Jakarta, 15 Juli 2025 – Dunia perfilman Indonesia kembali mencetak sejarah setelah film “The Last Sunrise”, garapan sutradara muda Alya Zahrani, berhasil menembus kompetisi utama Festival Film Cannes 2025. Film ini bukan hanya menjadi film fiksi ilmiah (sci-fi) Indonesia pertama yang diputar di panggung film bergengsi dunia itu, tapi juga berhasil mencuri perhatian kritikus internasional berkat cerita orisinal, visual spektakuler, dan pesan ekologi yang kuat.
Diproduksi oleh rumah produksi independen Galaksi Pictures, dan dikerjakan selama hampir tiga tahun, “The Last Sunrise” menjadi simbol kebangkitan sinema genre di Indonesia — genre yang selama ini dianggap niche dan sulit dipasarkan.
Sinopsis: Ketika Matahari Tak Lagi Terbit
“The Last Sunrise” berlatar Indonesia tahun 2086, saat bumi telah mengalami anomali iklim ekstrem dan rotasi planet melambat akibat gangguan medan magnet. Matahari tidak lagi terbit seperti biasa, dan umat manusia menghadapi malam panjang yang membekukan.

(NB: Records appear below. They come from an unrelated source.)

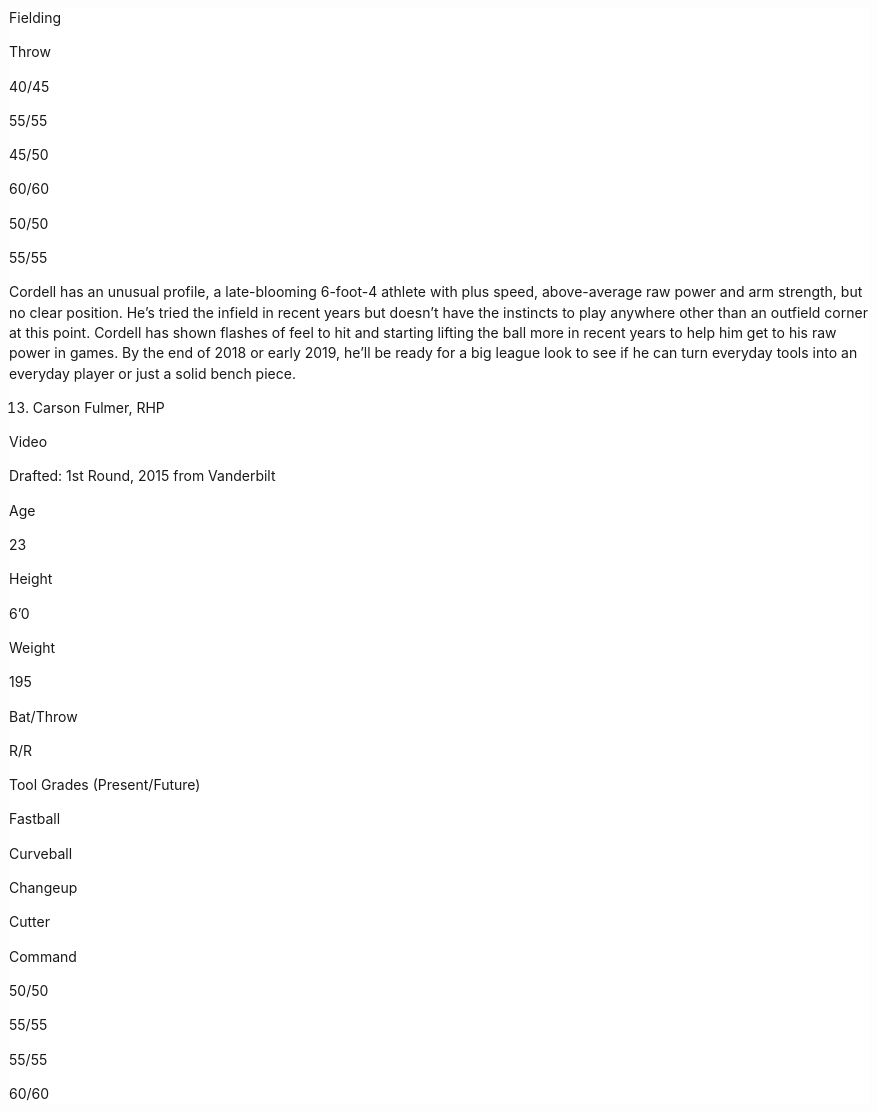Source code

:Fielding

Throw

40/45

55/55

45/50

60/60

50/50

55/55

Cordell has an unusual profile, a late-blooming 6-foot-4 athlete with plus speed, above-average raw power and arm strength, but no clear position. He’s tried the infield in recent years but doesn’t have the instincts to play anywhere other than an outfield corner at this point. Cordell has shown flashes of feel to hit and starting lifting the ball more in recent years to help him get to his raw power in games. By the end of 2018 or early 2019, he’ll be ready for a big league look to see if he can turn everyday tools into an everyday player or just a solid bench piece.

13. Carson Fulmer, RHP

Video

Drafted: 1st Round, 2015 from Vanderbilt

Age

23

Height

6’0

Weight

195

Bat/Throw

R/R

Tool Grades (Present/Future)

Fastball

Curveball

Changeup

Cutter

Command

50/50

55/55

55/55

60/60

Cerita mengikuti tokoh utama, Dr. Satria Noor, seorang astrofisikawan muda yang kembali ke kampung halamannya di Sumba untuk mengungkap rahasia kuno tentang “Langit Terakhir”, ramalan dalam manuskrip lontar kuno yang secara misterius memprediksi kondisi langit saat ini.
Dalam perjalanannya, Satria harus memilih antara ilmu pengetahuan modern atau kearifan leluhur untuk menyelamatkan bumi dari kegelapan abadi.
Kolaborasi Unik: Teknologi dan Budaya Nusantara
Salah satu kekuatan utama film ini adalah perpaduan antara teknologi mutakhir dengan unsur budaya lokal. Proses produksi melibatkan:
-
Teknologi CGI buatan studio lokal Animatika Studios, yang menciptakan simulasi cuaca planet, langit gelap magnetik, dan lanskap masa depan Indonesia.
-
Lokasi syuting di Sumba, Bromo, dan Kalimantan Tengah yang digarap dengan tone sinematografi gelap-eksotis oleh sinematografer Indra Primatama.
-
Penulisan naskah yang melibatkan filolog dan antropolog, agar mitologi dalam naskah lontar bisa diangkat secara akurat dan menghormati sumber aslinya.
Alya Zahrani, sutradara berusia 32 tahun yang sebelumnya dikenal lewat film pendek “Nebula di Tepi Sawah”, menyebut film ini sebagai bentuk “sains spiritual”:
“Saya ingin menyampaikan bahwa masa depan bukan hanya soal teknologi, tapi juga soal ingatan dan warisan yang sudah lama kita abaikan.”
Pengakuan Dunia dan Reaksi Dalam Negeri
Film ini mendapat standing ovation selama 7 menit di Cannes, dan masuk nominasi Best Original Screenplay. Majalah film Prancis Cahiers du Cinéma menyebutnya sebagai:
“Campuran yang menggugah antara Nolan dan Wong Kar-Wai dengan jiwa tropis Indonesia.”
Sementara di Indonesia, trailer film yang dirilis awal Juli telah ditonton lebih dari 12 juta kali dalam 48 jam, menjadikannya film lokal dengan antisipasi tertinggi tahun ini.
Sejumlah kritikus dalam negeri menyebut film ini sebagai “monumen baru sinema Indonesia”, yang mampu menjembatani ambisi artistik dan isu kontemporer.
Isu Iklim dan Relevansi Global
“The Last Sunrise” juga secara cerdas memasukkan isu perubahan iklim sebagai inti narasi. Penonton diundang merenungi konsekuensi dari eksploitasi alam, dampak modernitas tanpa arah, dan pentingnya kearifan ekologis yang telah dimiliki leluhur kita.
Film ini bahkan digunakan dalam diskusi di UNESCO Youth Climate Forum 2025 dan menjadi bahan pembelajaran dalam program “Film for Future” di berbagai universitas internasional.
Penutup: Fiksi yang Membawa Harapan
“The Last Sunrise” menunjukkan bahwa film bukan sekadar hiburan, tapi juga sarana refleksi dan perubahan. Ia membuktikan bahwa Indonesia mampu menghasilkan karya sinematik kelas dunia, tanpa harus meninggalkan akar budaya dan nilai-nilai spiritualnya.
Dengan keberhasilan ini, sinema Indonesia tak hanya semakin berwarna, tapi juga siap menatap masa depan dengan imajinasi yang cerdas dan penuh harapan.